EXERCISE INSTRUCTIONS: Every line from the one with "14:00~14:15" up to and including the one with "En medio de toda" is to be output exactly as it appears below; pictures are not.

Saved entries
══════

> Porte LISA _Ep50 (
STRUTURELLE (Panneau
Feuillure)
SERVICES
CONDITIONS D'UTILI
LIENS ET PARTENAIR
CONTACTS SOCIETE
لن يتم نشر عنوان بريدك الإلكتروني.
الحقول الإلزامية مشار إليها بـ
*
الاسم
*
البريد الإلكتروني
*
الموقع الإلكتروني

══════

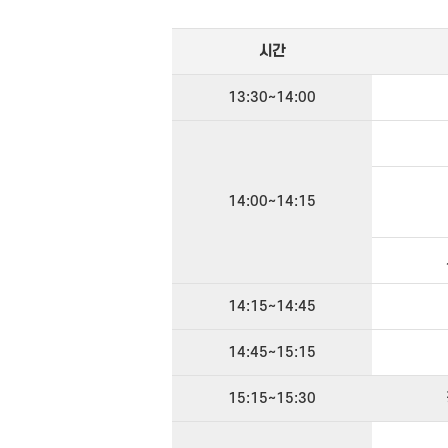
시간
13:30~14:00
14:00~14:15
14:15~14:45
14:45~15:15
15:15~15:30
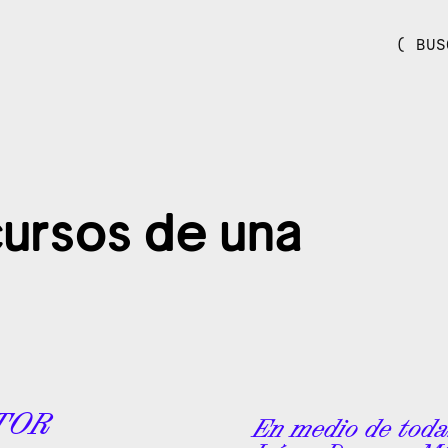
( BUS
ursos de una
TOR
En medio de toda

══════

SOLUTION TO THE PROBLEM:
14:00~14:15
14:15~14:45
14:45~15:15
15:15~15:30
( BUS
ursos de una
TOR
En medio de toda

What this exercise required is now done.